Vane's main artistic passion was painting trees. Later in her artistic career, this would earn her the moniker the 'pōhutukawa lady'. In 1912 she travelled to London, England and studied at the Royal College of Art and the Slade School of Fine Art.

During World War I she served as a nurse aide in France. After the war she travelled and painted extensively, exhibiting in London, Paris and Malta. In 1924, her paintings were displayed at the Paris Salon. In 1929, Vane's works were accepted by the Royal Academy of Arts in London.

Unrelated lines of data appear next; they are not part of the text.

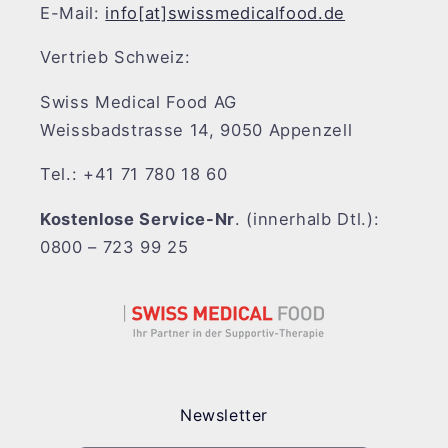
E-Mail:
info[at]swissmedicalfood.de
Vertrieb Schweiz:
Swiss Medical Food AG
Weissbadstrasse 14, 9050 Appenzell
Tel.: +41 71 780 18 60
Kostenlose Service-Nr
. (innerhalb Dtl.):
0800 – 723 99 25
Newsletter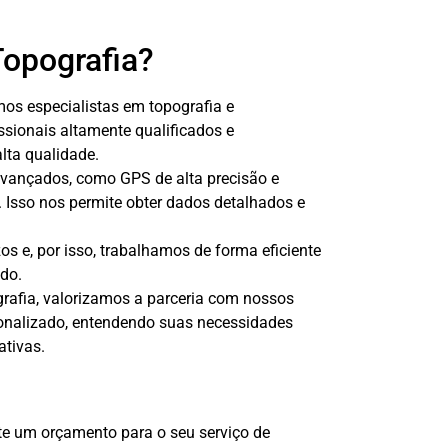
Topografia?
s especialistas em topografia e
sionais altamente qualificados e
alta qualidade.
vançados, como GPS de alta precisão e
. Isso nos permite obter dados detalhados e
 e, por isso, trabalhamos de forma eficiente
ado.
rafia, valorizamos a parceria com nossos
sonalizado, entendendo suas necessidades
ativas.
te um orçamento para o seu serviço de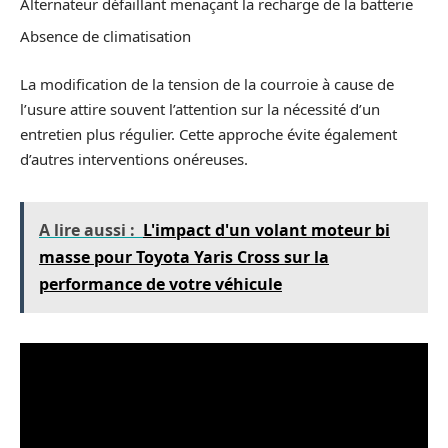
Alternateur défaillant menaçant la recharge de la batterie
Absence de climatisation
La modification de la tension de la courroie à cause de
l’usure attire souvent l’attention sur la nécessité d’un
entretien plus régulier. Cette approche évite également
d’autres interventions onéreuses.
A lire aussi :
L'impact d'un volant moteur bi
masse pour Toyota Yaris Cross sur la
performance de votre véhicule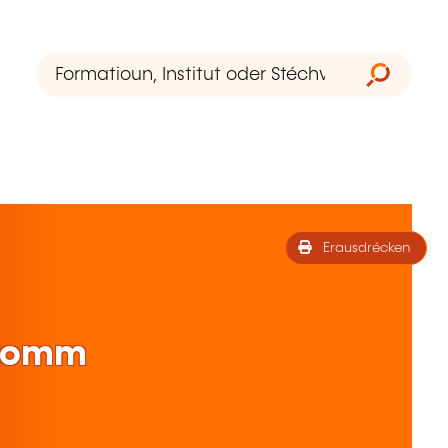
Erausdrécken
lkomm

During World War II she returned to New Zealand. She spent most of wartime in the city of Tauranga. Vane would leave New Zealand after the war but would return again in 1953, this time to retire. Vane would finish her career as a painter four years later, in 1956 after an accident
She died at Laings Beach (now Langs Beach) near Mangawhai, Northland, in 1965.
== Personal life ==
Vane was an avid social figure in London society, often frequenting the High Commission of New Zealand, London alongside fellow New Zealander and author, Jane Mander. She was also part of the farewell party at Westminster Palace Hotel, which sent off Arthur Foljambe, 2nd Earl of Liverpool.

In 1917 she married Ralph Frederick Vane, a son of Lord and Lady Barnard of Raby Castle, England. The ceremony was extensively covered in the London papers. He died in 1928.